Harvest dates and post-harvest storage
Tubers were harvested twice; 30 tubers on 26 September 2001 (149 DAP) when the vine was still green, and 180 tubers on 25 October 2001 (179 DAP) as the vine began to senescence. A total of 210 clean tubers were then stored in a Saxcil growth cabinet. Two sets of 30 of tubers (representing tubers harvested at either 149 or 179 DAP) were stored for observation of sprouting date while a set of 150 tubers was stored for PGR treatment and anatomical studies. The growth cabinet was maintained at 28 °C, 80 % relative humidity. These conditions are favourable for sprouting (Mozie, 1984).
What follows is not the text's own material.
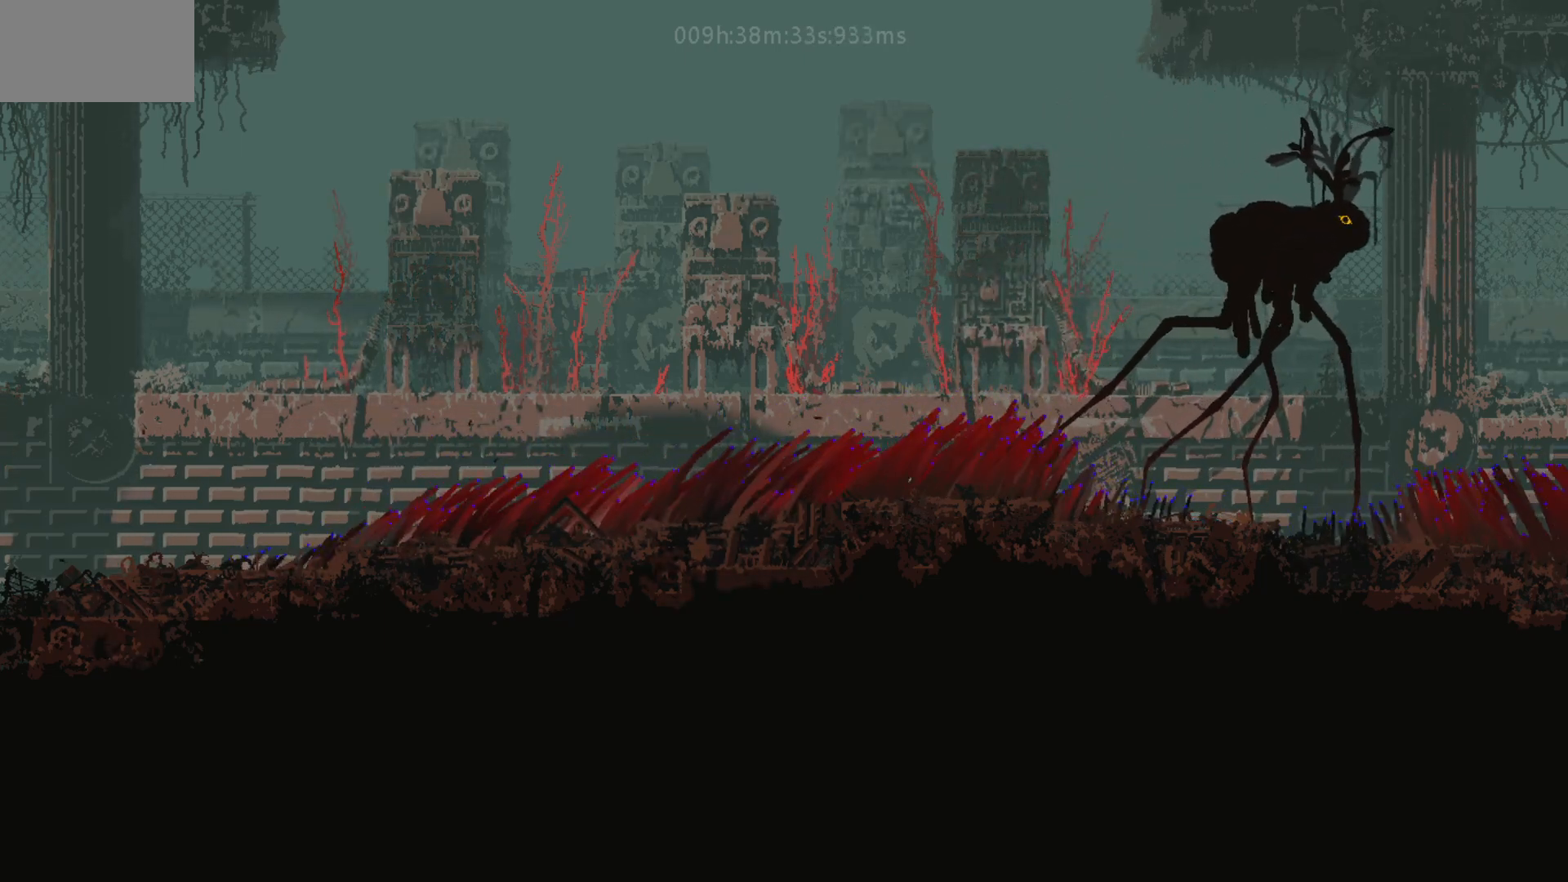
{"keys": [], "mouse_move": "still", "events": [[50, "left", "down"], [200, "left", "up"], [350, "left", "down"], [500, "left", "up"]]}
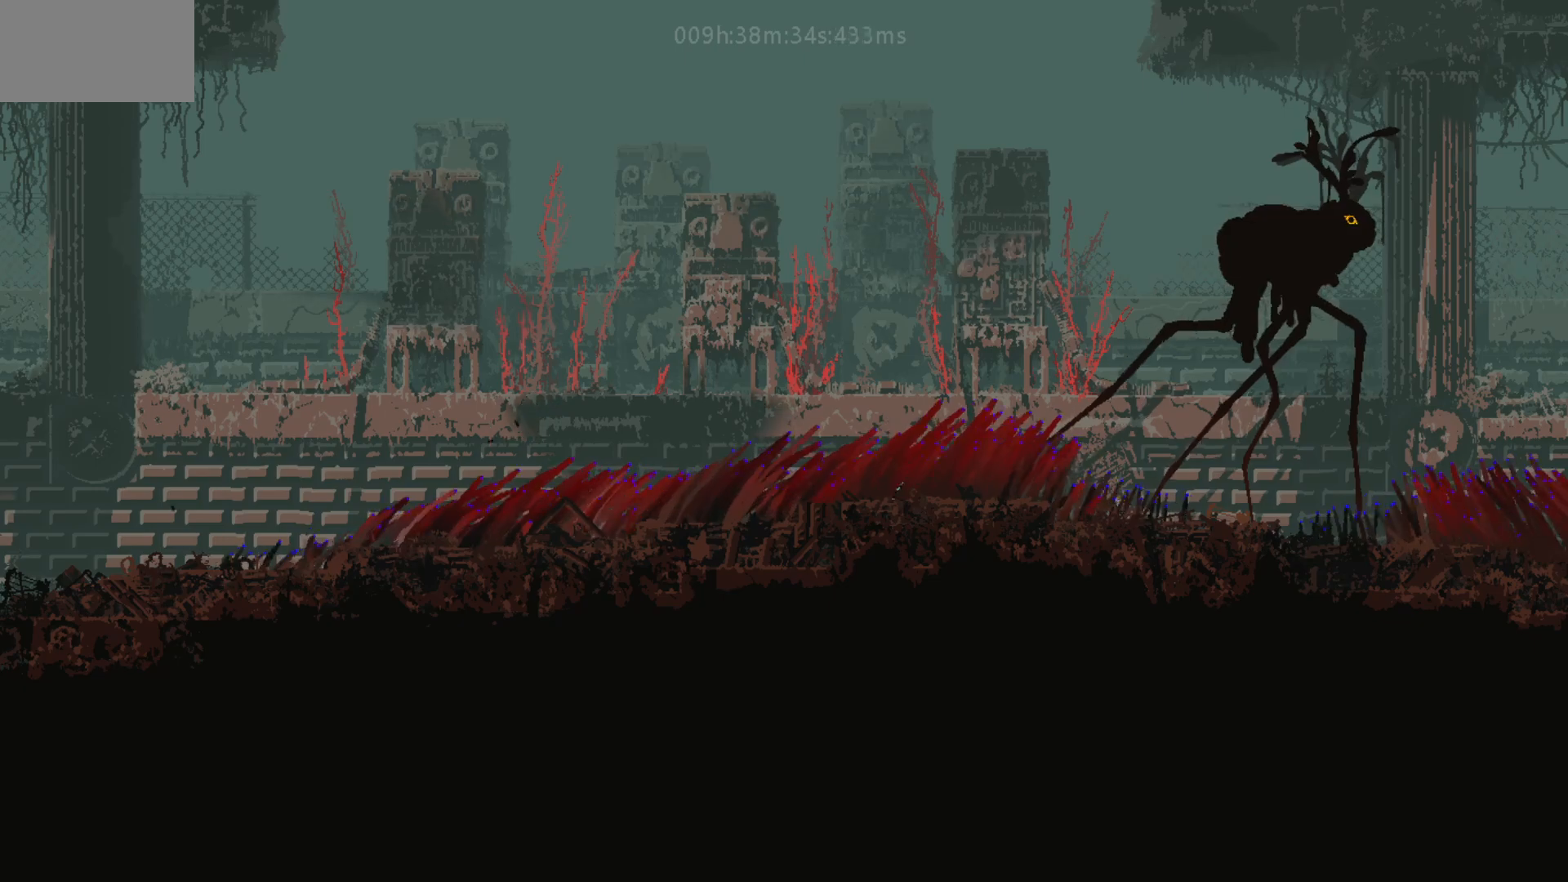
{"keys": ["left"], "mouse_move": "left", "events": [[150, "left", "down"], [250, "left", "up"], [367, "left", "down"]]}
White fluorescent tubes that provided a photon flux density of 0·017 mmol m2 s−1 were used to provide illumination and photoperiod was maintained at 12 h.
Preparation of tubers for application of PGR treatments
At each treatment date, 30 tubers were randomly selected from those in storage. They were washed and allowed to stand in running water for about 10 min after which they were surface sterilized for 10 min in 5 % sodium-hypochloriate solution. Tubers were allowed to dry under a lamina flow hood and all subsequent activities were conducted aseptically.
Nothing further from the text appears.